**PASSAGE:**
+ + + +

UPennInGrahamstown 2012
"Afternoon of a Foehn Performance"

A foehn is a wind, particularly of the mountains.  Here, a foehn was definitely used to demonstrate beauty and elegance. “Afternoon of a Foehn Performance" was an amazing artistic display where a young lady, adorned in a black robe, started out cutting up a plastic bag and taping certain pieces of it together. At first I thought she was still making the set.  She then started playing around with the plastic bag, which was shaped almost like a human body at this point.  As the performance progressed, more and more bags were thrown onto the stage, and the works of fans lined across the stage helped to freely push them into movement.  There were different sized bags, different colors, certain props, and certain movements.  

I almost felt that the young lady was crossing the line between God and Satan- at times she was the creator, the protector, the leader, and at other times she seemed deceptive and ominous.  There was even one time when she came out with a head full of white bags as her hair and started pulling them off and it created a beautiful array of white dancing people bags that circled the stage.  There was also a time when a bunch of black bags were emptied out onto the stage, while the woman had a small pink bag on her shoulder.  She started trying to fight off the black bags and protect the pink bag, but eventually she was buried underneath them, which led to her demise. This could be interpreted in a purity manner, as the white bags represented purity and the black ones represented corruption.  It could also be an example of a racial construction, since she was white, the “nice” bags were white, and the dangerous corrupt ones were black.    

Overall, the performance was about creativity, freedom, creation, protection, and destruction.  These freely moving plastic bag, along with the use of classical music, helped to add an element of elegance and liberty to the performance. 

I absolutely LOVED Manolibera and thought it was the most creative performance yet! It was entertaining, it was innovative, it was funny, and it was a brilliant work of art.  

The company fused acting and drawing, imagery and reality and pleasure and pain for this theatre piece. There was an artist, and two characters who used comedy and realism to construct a cartoon world in which they lived.  There were themes of heterosexual relationship examples between Hercules and his lady, and the overconsumption of material goods. 

It was an amazing lively performance and the artist was very talented in his artistry. It kept everyone glued to the stage and I love how it evolved, from the beginning stages of “turn these sheets on the projector” to all the artwork he did, simply from turning sheets on a projector. I also give props to the actors for their work to collaborate with the art that was behind them. That was very creative and innovative.

*this is NOT my recording of this show, I do not own properties*

Day 7- July 4

Independence Day! 

My Freedom, My Expression was the first event of the day.  It was an art display at a museum. The guide informed us that the art had been done by youth that were mentored to do art in a program. Most of the artists did not go to school for their art—they had no formal training. There was some high quality art, and it was meant to represent the freedom of creativity that can be given to those in subjugated populations, such as Blacks, women, lower socio-economic status individuals, and those that are not heterosexual. This was about finding beauty, creativity, and emotion in nature.

+ + + +

**STORED RECORDS:**
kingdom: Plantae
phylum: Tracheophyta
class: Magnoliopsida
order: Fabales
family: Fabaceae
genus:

+ + + +

**TASKS TO CARRY OUT:**
1. Reproduce the passage of the Grahamstown festival blog that begins with "The company fused" and ends with "of material goods.".
2. Carry on the Grahamstown festival blog from the point where it stops.

**RESPONSES PER TASK:**
1.
The company fused acting and drawing, imagery and reality and pleasure and pain for this theatre piece. There was an artist, and two characters who used comedy and realism to construct a cartoon world in which they lived.  There were themes of heterosexual relationship examples between Hercules and his lady, and the overconsumption of material goods.

2.
We then went to a play entitled “Race”, which was one of my favorite theatre pieces. It was very Americanized, because it was done on Broadway, which probably explains why it was so easy for me to be entertained by it. It was interesting to see the affirmative action struggles presented for display and how they can play out for our bad. The fact that the most marginalized, the Black woman was the antagonist, created an unexpected turn in the plot. 

Of course, there were elements of race, gender, inequality, and law that were seen in this piece. Trying to legally navigate these areas of subjugation has always been a complicated task, so it was amazing to see how the white lawyer in the firm tried to use race as a jumping point to help those that had been previously marginalized, and how one that had been historically marginalized used the power she now had to tear down those that previously marginalized her.

I also can appreciate how they left some things to the imagination, such as what the young woman had been doing overseas, and also whether or not the man was innocent. One thing that frustrated me though, was the fact that it was supposed to be an American play, and the Black man was supposed to be American, but he had such a heavy accent it was not only hard to believe it, but hard to understand him.

We then went to see Reclaiming Body, Reclaiming Self, which was a physical theatre piece on being a woman and reclaiming the inner power every woman has over her body. So many times as woman we have others try to control our bodies, and they were speaking up and saying it is time to have personal control over body and regain the confidence from it. You had an all Black young lady cast, who later told me they were all students at a high school in Cape Town, who fused singing, and physical theatre to produce a piece that spoke on the personal struggles each young lady may face, from abortion choice, to sexuality, to femininity, to relationships with men, to shaving. 

A handful of us then stayed at the Monument after the show because they was a free show going on in the common area. It was a performance sampling display, and there were plenty of different acts that came on and did 6 minute pieces. Even though this was not on our schedule, I enjoyed it a lot because it gave us a chance to witness a broad array of the different talent that had come for the festival. It was hosted by a local radio station, with two vibrant personalities that made the display even more interesting. 

There were dance troupes, indigenous dancers, comedians, musicians, and free giveaways. It was a family friendly event (except for one of the hosts and his inappropriateness) and it was very fun to participate in. 

Cradle of Humankind was the most disturbing thing I’ve ever seen. It was a very crude and abstract was of describing creation and I struggle with even calling it art. It was very frustrating personally, and initially testing my lack of patience as the characters aimlessly wondered around the stage for the first ten minutes with no seemingly obvious point in mind.

I try to stay very open-minded, but it was really hard for me to even follow, and my patience wore thin. It was supposed to be a tale of creation, seeing as how humankind began in Africa. But there was simply aimlessly walking around stage by naked people. I don’t understand why the man was having sex with a monkey. I don’t understand why he came out in heels. I don’t understand why he had his 90-year old something nanny come out on stage naked. It was a very abstract show and it left me frustrated and annoyed.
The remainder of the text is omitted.